Below is a guest post by Chuck Palazzo, an American war
veteran and Agent Orange and Unexploded Ordnance activist and
researcher, who is currently living, writing and working in Danang.
A 13 October 2014 post on Monsanto’s blog Beyond the Rows, entitled Monsanto and Vietnam University of Agriculture Collaborate to Develop Talents in Agricultural Biotechnology,
announced a new VND 1.5 billion scholarship program “for outstanding
students studying agricultural biotechnology. This scholarship aims to
nurture and encourage the engagement of young talents in the development
of agricultural biotechnology and products thereof to support
farmers.” How noble but I wish the source of funding weren’t an entity
that was once voted the Most Evil Corporation of the Year and which happens to have an unsavory “Vietnam connection.” Audacity (the Yiddish word “chutzpah” also comes to mind) is the correct word to describe this charm offensive.

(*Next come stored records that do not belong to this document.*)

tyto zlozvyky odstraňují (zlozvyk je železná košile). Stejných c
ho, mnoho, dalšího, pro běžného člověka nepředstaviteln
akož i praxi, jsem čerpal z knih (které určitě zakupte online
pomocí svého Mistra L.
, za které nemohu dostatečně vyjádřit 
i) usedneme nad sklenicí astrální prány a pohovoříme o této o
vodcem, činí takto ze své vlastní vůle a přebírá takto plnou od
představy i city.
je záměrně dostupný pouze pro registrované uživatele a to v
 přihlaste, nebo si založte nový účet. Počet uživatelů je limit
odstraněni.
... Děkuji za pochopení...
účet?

[I once advised a well-known student organization that they should be
careful who they take money from in the form of corporate sponsorship.
One example was an organization that promotes the sale of cigarettes
and other tobacco-related products. The moral of the story is choose carefully and ethically, when it comes to sponsorship.]

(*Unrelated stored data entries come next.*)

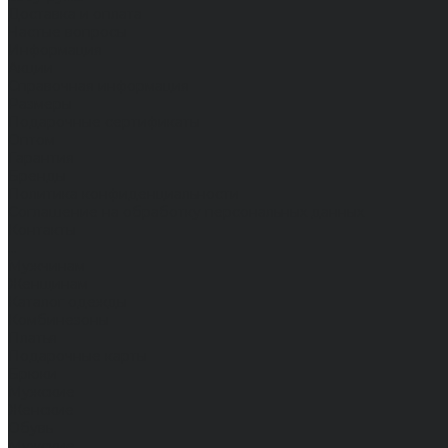
Доставка и оплата
Частые вопросы
Информация
Акции
Справочная информация
Размеры
Подарочные сертификаты
Оптом
Гарантия
Бренды
Политика конфиденциальности
Соглашение на обработку персональных данных
Контакты
...
Мужчинам
Женщинам
Каталог одежды
Комбинезоны
Платья
Подарочные карты
Брюки
Мужские
Женские
Обувь
Мужские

At first glance, I had a visceral reaction to the obscene symbolic
and practical significance of this scholarship program, sponsored by
Monsanto, one of the companies that gave the world – and profited
handsomely from – Agent Orange (AO) and is now reaping huge profits
from highly controversial genetically modified (GM) crops.
For a paltry $70,000, rounded down, they have bought their way into the
Vietnam University of Agriculture and the country’s media, a wolf in
sheep’s clothing – in more than one media reference – with a Trojan horse approach to improving the bottom line, so to speak.
Keeping in mind that Monsanto’s 2013 revenue was nearly $15 billion, I
wonder what the ROI will be on that 70k? Monsanto execs must be
smiling like a Cheshire cat at how easy it is to buy access and
influence in a country that was once on the receiving end of one of its
most infamous products, a country that continues to pay a steep price in
environmental degradation and human suffering, as do US war veterans
and others exposed to AO.
If the world were just, Monsanto is one of a number of multinational
companies of US origin that would be forced to compensate the millions
of victims – here, in the US and elsewhere – for the multi-generational
effects of one of their marquee products, Agent Orange, rather than
being given the opportunity to (once again) profit from Vietnam. If
they want to curry favor with the public here and massage global public
opinion, why not establish a multimillion dollar grant program for AO
victims, all four generations of them? No need to accept any
responsibility, just make the lives of these people more bearable, less
painful, more livable. Just do the right thing.